# PROVIDED ENTRIES:
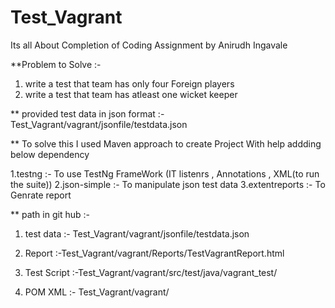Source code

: # Test_Vagrant
Its all About Completion of Coding Assignment by Anirudh Ingavale 

**Problem to Solve :-
1. write a test that team has only four Foreign players
2. write a test that team has atleast one wicket keeper

** provided test data in json format :- Test_Vagrant/vagrant/jsonfile/testdata.json

** To solve this I used Maven approach to create Project With help addding below dependency

1.testng :- To use TestNg FrameWork (IT listenrs , Annotations , XML(to run the suite))
2.json-simple :- To manipulate json test data
3.extentreports :- To Genrate report

** path in git hub :-

1. test data :- Test_Vagrant/vagrant/jsonfile/testdata.json

2. Report :-Test_Vagrant/vagrant/Reports/TestVagrantReport.html

3. Test Script :-Test_Vagrant/vagrant/src/test/java/vagrant_test/

4. POM XML :- Test_Vagrant/vagrant/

# TASK STATEMENT:
Of the lines in the data above, some may include the word "that"; state how many, with no added words.

# SOLUTION FOR THIS EXERCISE:
2